Violet's relationship with Orlando ends, and she runs away, enrolling as a student in a state university. There, she becomes reacquainted with Tyrell Jones, who had also been a student in Mr. Sandman's math class, and is now a graduate student. Violet and Tyrell begin a healthy relationship.

Violet's father dies and she returns to South Niagara, where she hopes to reunite with the surviving members of her family. Lionel, who has been released from prison, attempts to murder Violet, and Violet returns to her life with Tyrell.

== Publication and background ==
An early version of My Life as a Rat was Oates' short story "Curly Red," originally published in Harper's Magazine in 2003. The story was later republished in the 2004 short story collection I Am No One You Know.

When asked about her decision to make the story a novel, Oates said, "I had long meditated upon the life of a girl who had impulsively blurted out the truth under duress, within a few seconds assuring her clannish family will reject her...Over the years I'd accumulated many notes and scenes, and I had always known how Violet's story would develop."

My Life as a Rat was first published in the United States by Ecco Press, an imprint of HarperCollins, on June 4, 2019.

== Reception ==
Critical reviews of My Life as a Rat were mixed. A critic for Kirus Reviews wrote, "Oates explores the long echoes of violence born of sexism and racism in one young woman's like in this deft psychological thriller." Pamela Miller of the Star Tribune called the novel "a near-masterpiece" and "a gripping coming-of-age story, at turns horrifying, heartbreaking, poignant and buoying."

Julie Scheeres of The New York Times criticized the novel's plot, writing, "After a while, Violet's trajectory seemed predictable, her torturous penance too prolonged. I kept hoping for a Lisbeth Salander moment, when she'd start punching the world back."

----------------

- _Task to carry out_
Update the passage on My Life as a Rat from "Violet's relationship with" up to and including "One You Know.", with "Tyrell" replaced by "Terrence".

- _Information supplied_
----------------

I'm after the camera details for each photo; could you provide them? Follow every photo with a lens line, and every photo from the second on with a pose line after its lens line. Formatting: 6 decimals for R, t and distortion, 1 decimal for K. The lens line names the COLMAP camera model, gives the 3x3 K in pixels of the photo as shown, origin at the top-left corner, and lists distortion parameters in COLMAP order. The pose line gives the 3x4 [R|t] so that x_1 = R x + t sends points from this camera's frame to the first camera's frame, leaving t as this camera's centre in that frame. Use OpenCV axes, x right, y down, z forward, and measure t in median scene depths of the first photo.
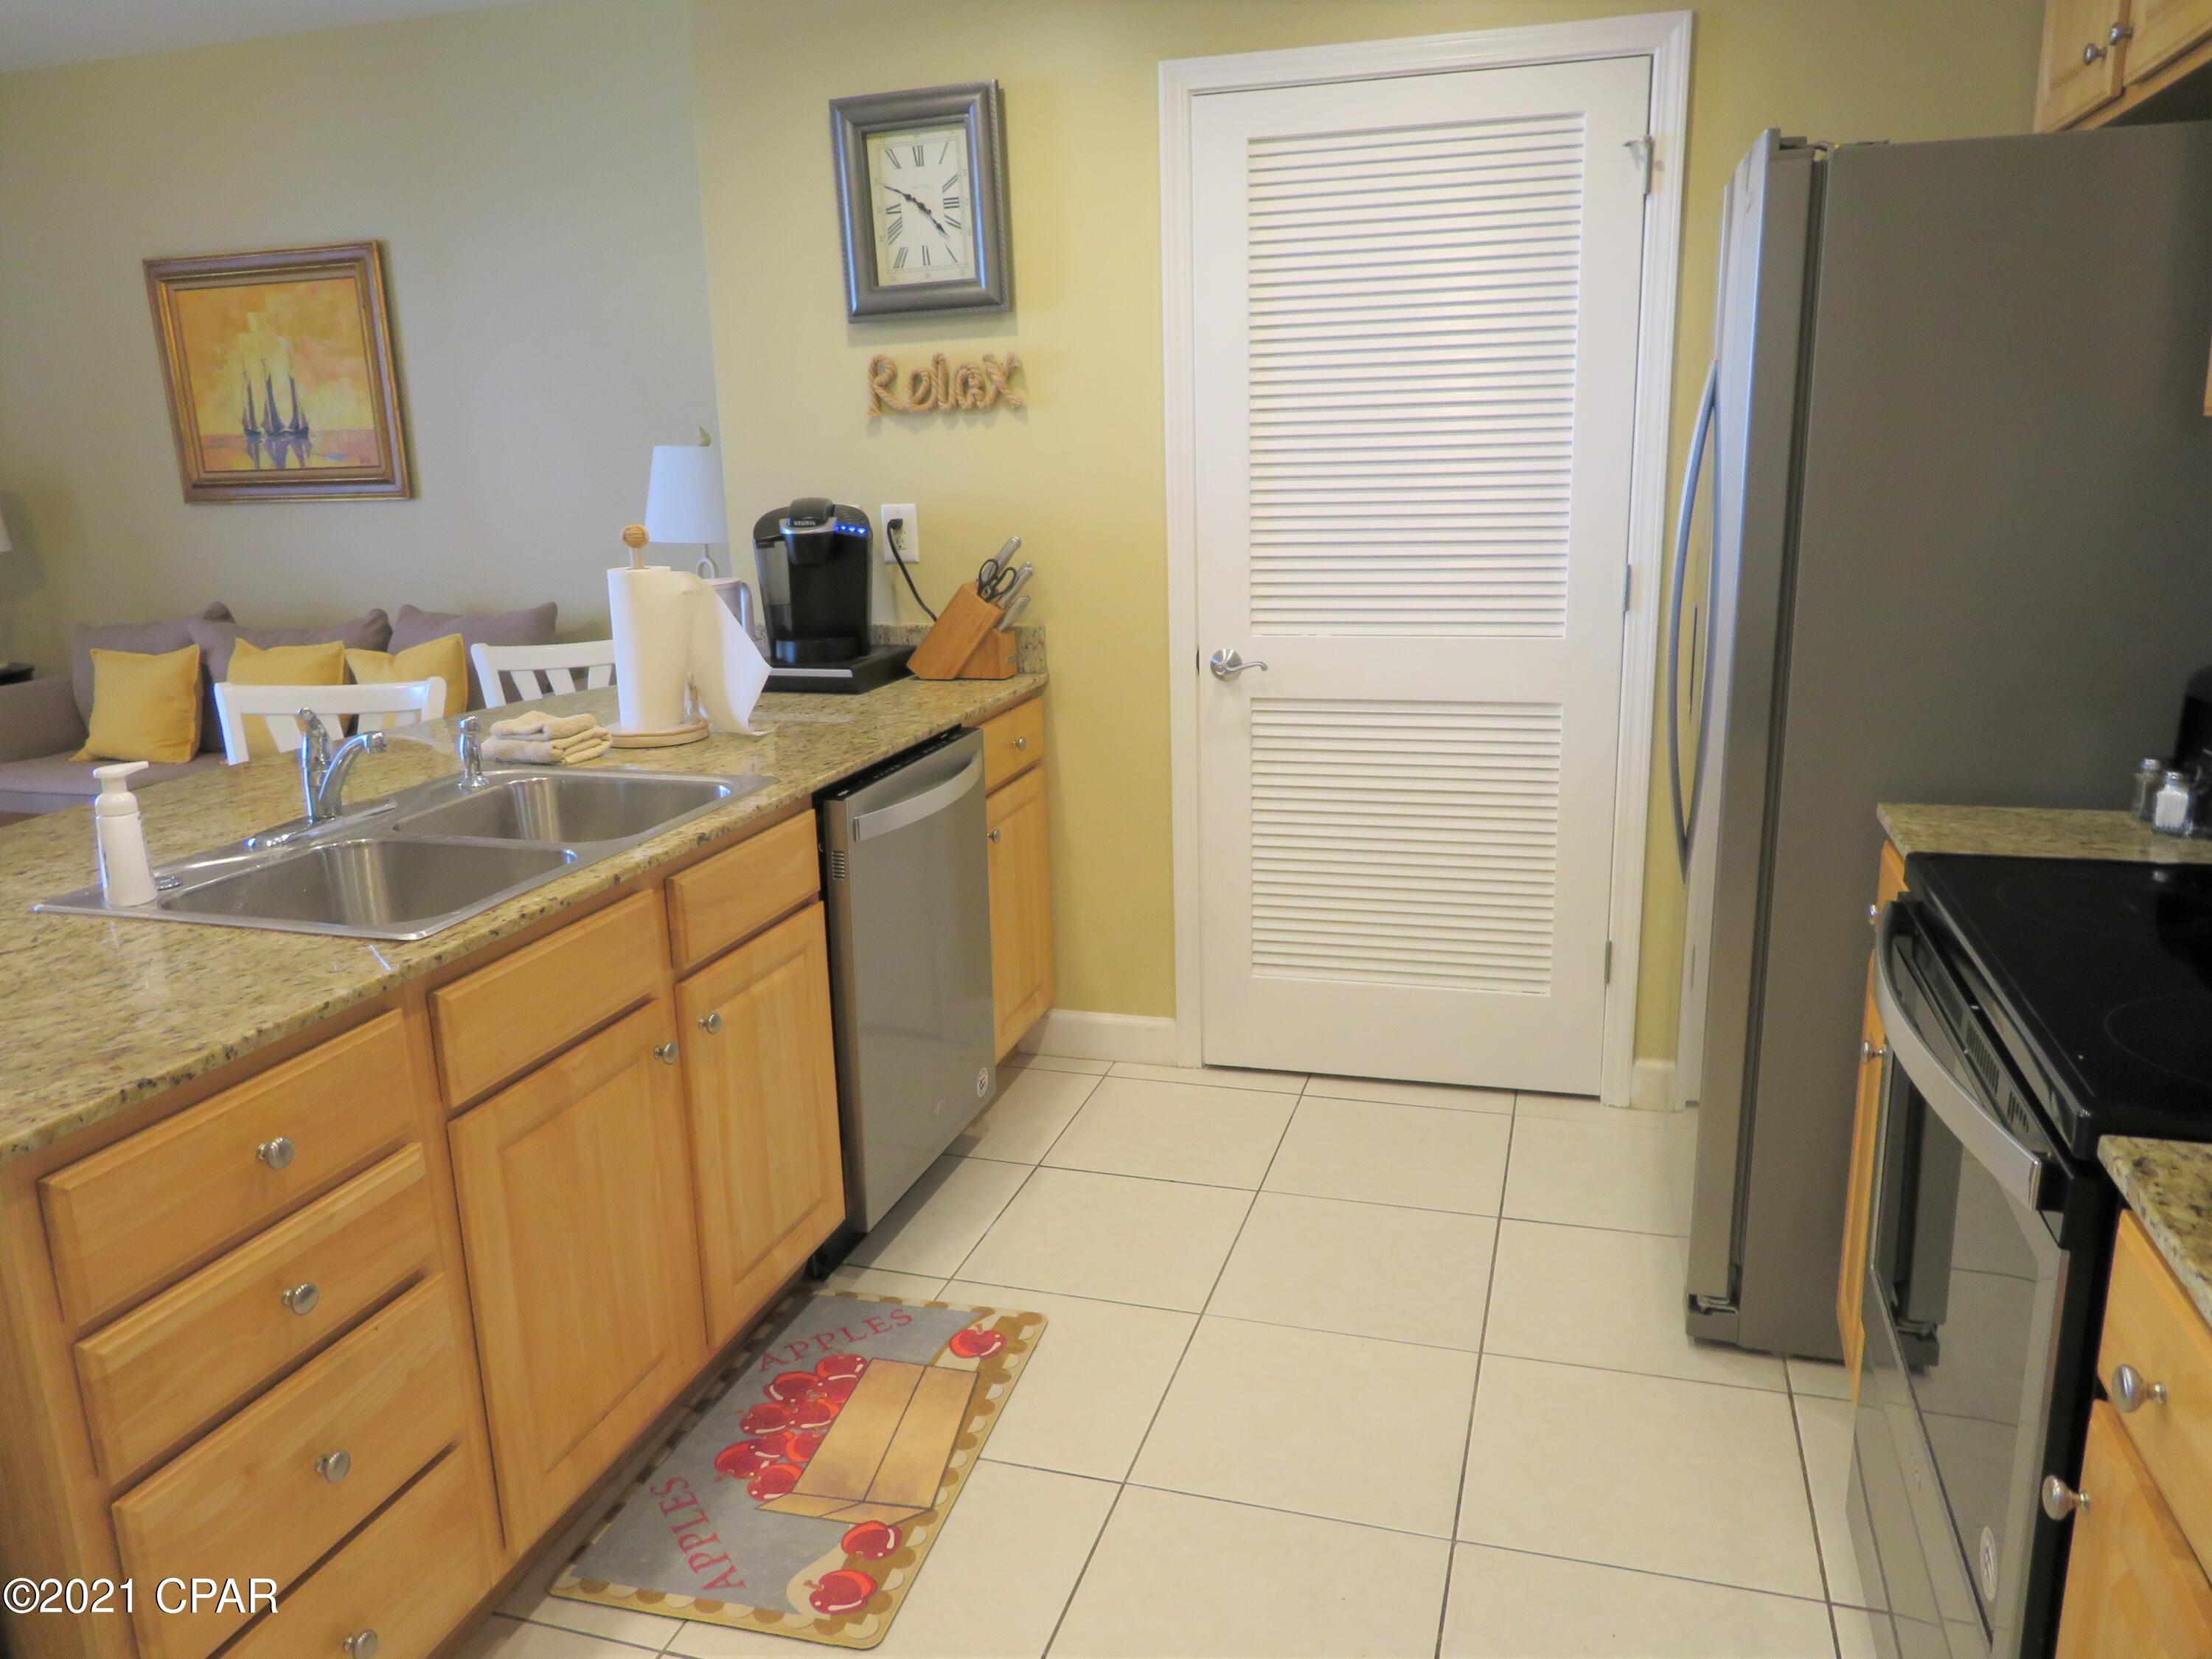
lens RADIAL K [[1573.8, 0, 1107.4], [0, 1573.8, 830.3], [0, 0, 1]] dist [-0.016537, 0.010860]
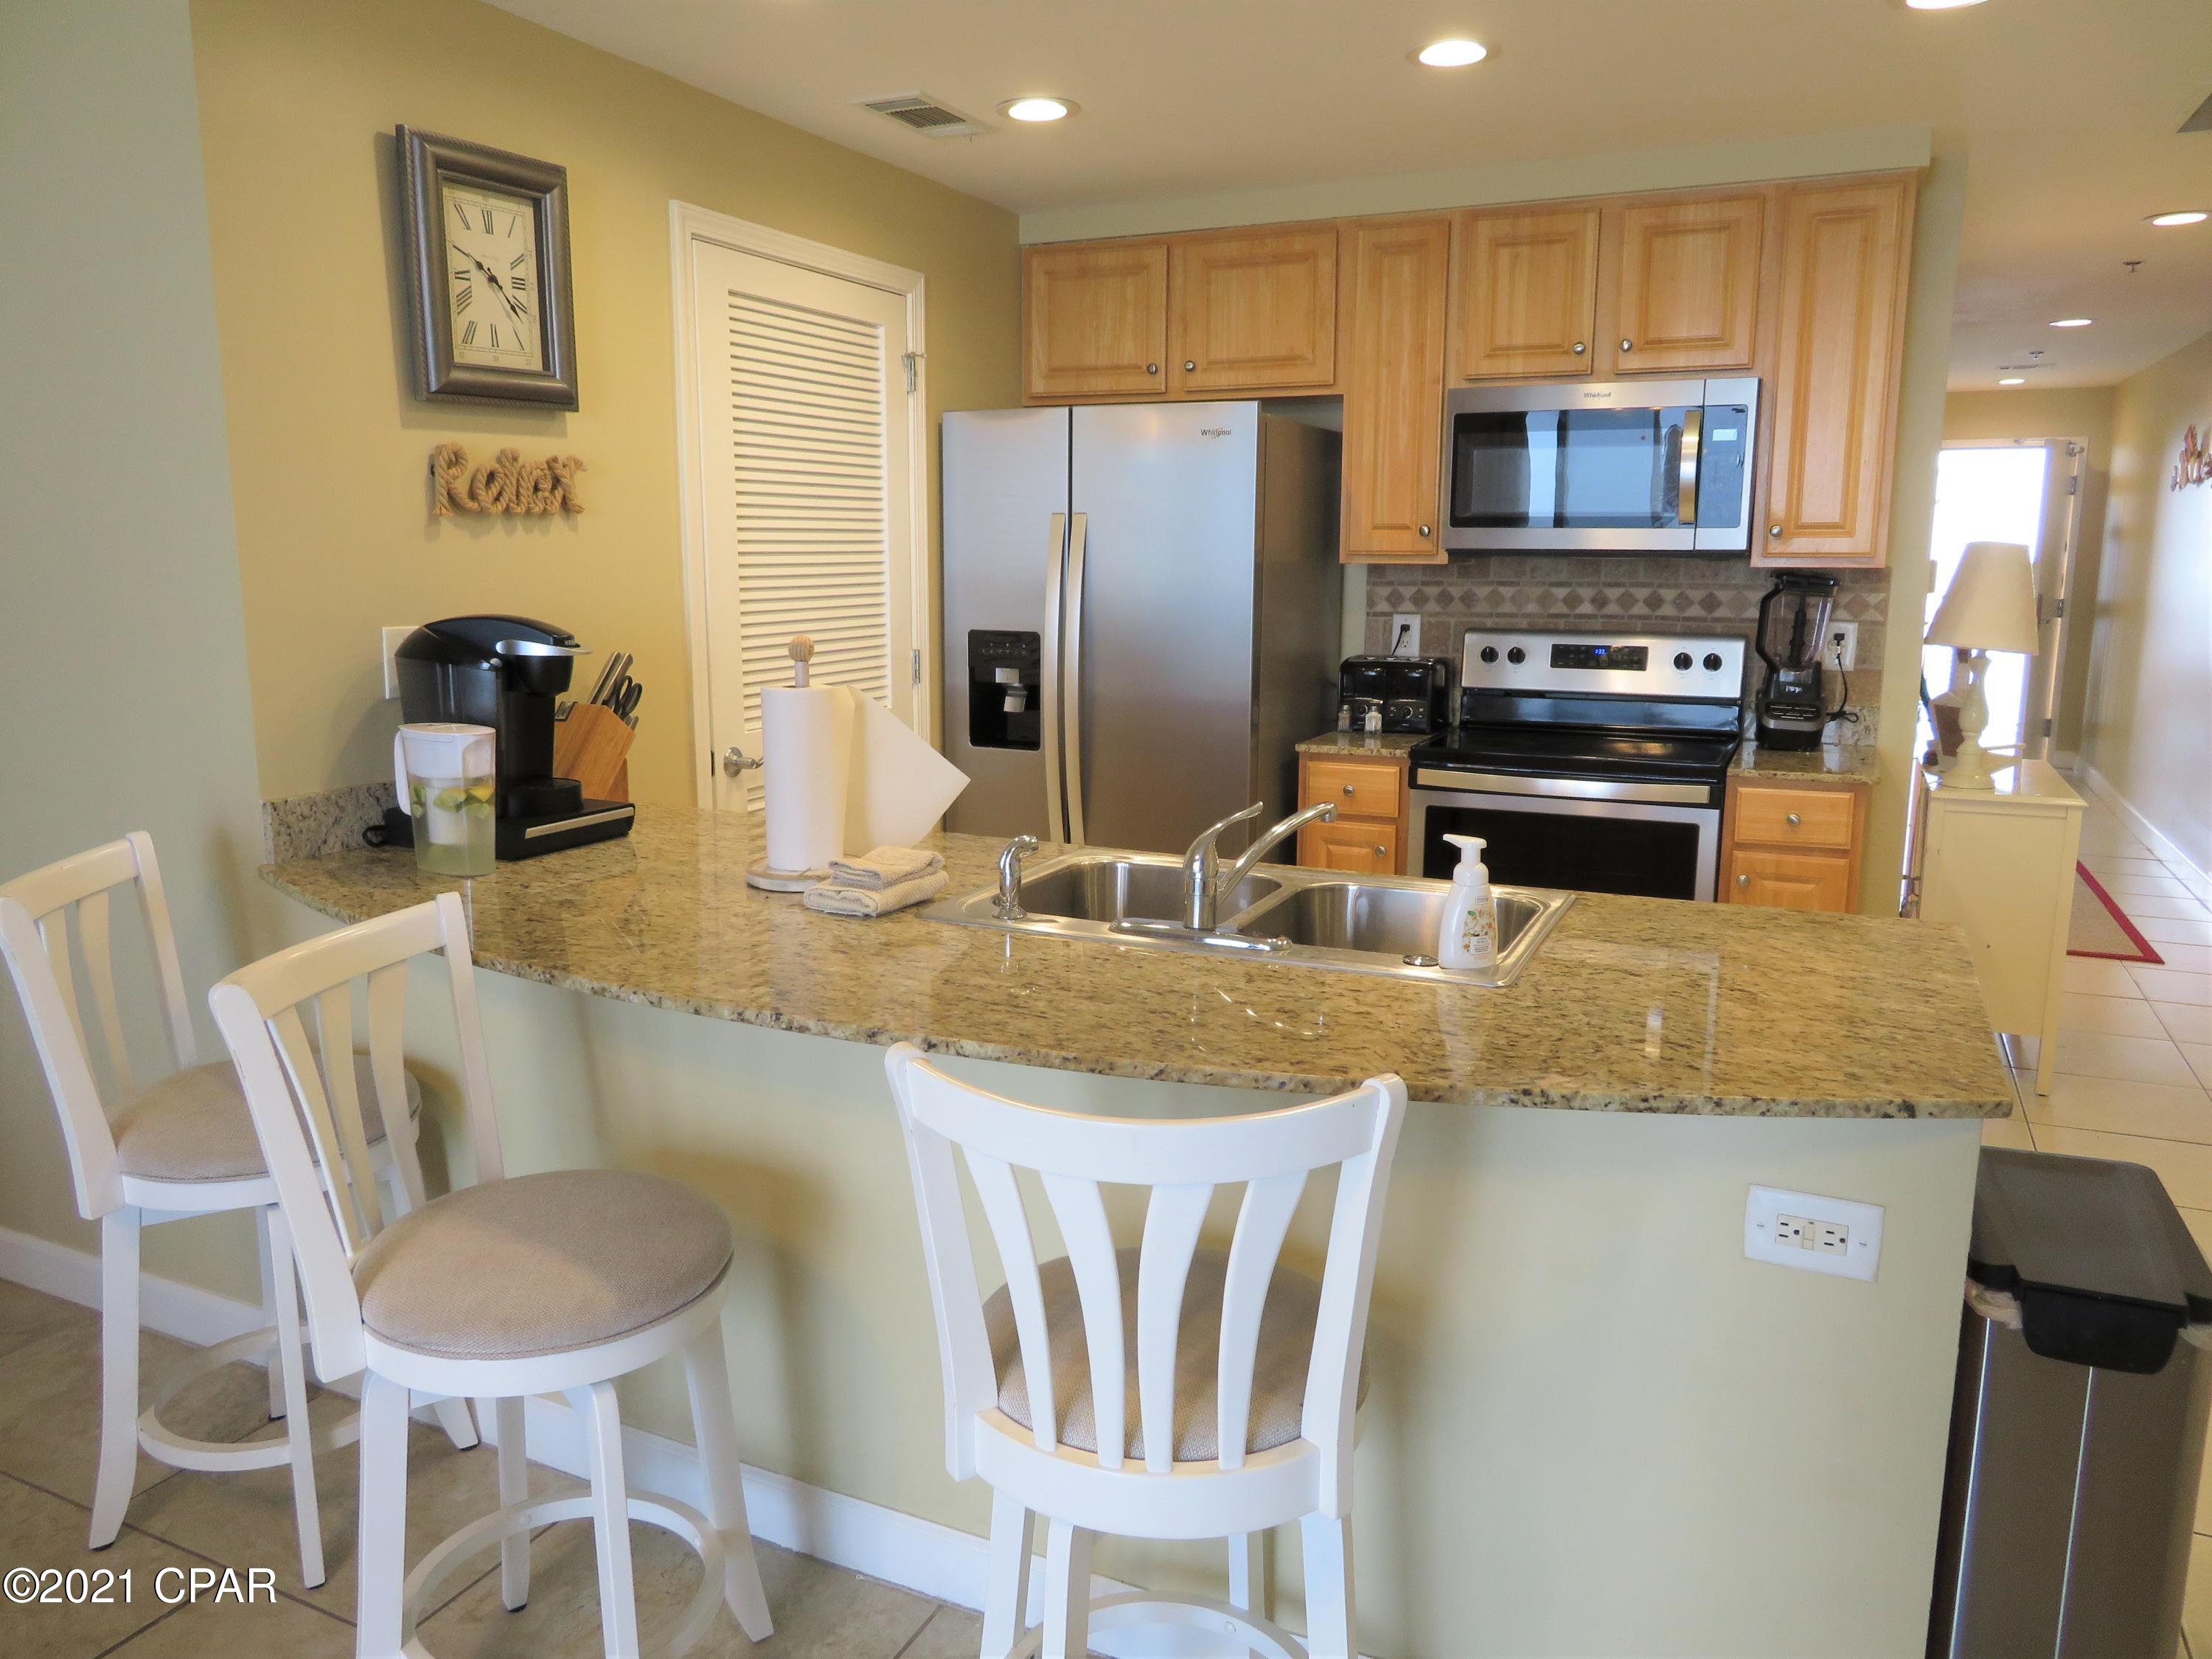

----------------

- _Result_
Violet's relationship with Orlando ends, and she runs away, enrolling as a student in a state university. There, she becomes reacquainted with Terrence Jones, who had also been a student in Mr. Sandman's math class, and is now a graduate student. Violet and Terrence begin a healthy relationship.

Violet's father dies and she returns to South Niagara, where she hopes to reunite with the surviving members of her family. Lionel, who has been released from prison, attempts to murder Violet, and Violet returns to her life with Terrence.

== Publication and background ==
An early version of My Life as a Rat was Oates' short story "Curly Red," originally published in Harper's Magazine in 2003. The story was later republished in the 2004 short story collection I Am No One You Know.